### WHAT THE TASK REQUIRES
Rewrite the lines of every entry below as a numbered list, leaving out any blank lines.

### INFORMATION GIVEN
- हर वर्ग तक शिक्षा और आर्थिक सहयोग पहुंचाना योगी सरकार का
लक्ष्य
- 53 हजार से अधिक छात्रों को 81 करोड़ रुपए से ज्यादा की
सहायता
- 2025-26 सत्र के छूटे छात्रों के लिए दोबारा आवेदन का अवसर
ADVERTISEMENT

### SOLUTION TO THIS TASK
1. - हर वर्ग तक शिक्षा और आर्थिक सहयोग पहुंचाना योगी सरकार का
2. लक्ष्य
3. - 53 हजार से अधिक छात्रों को 81 करोड़ रुपए से ज्यादा की
4. सहायता
5. - 2025-26 सत्र के छूटे छात्रों के लिए दोबारा आवेदन का अवसर
6. ADVERTISEMENT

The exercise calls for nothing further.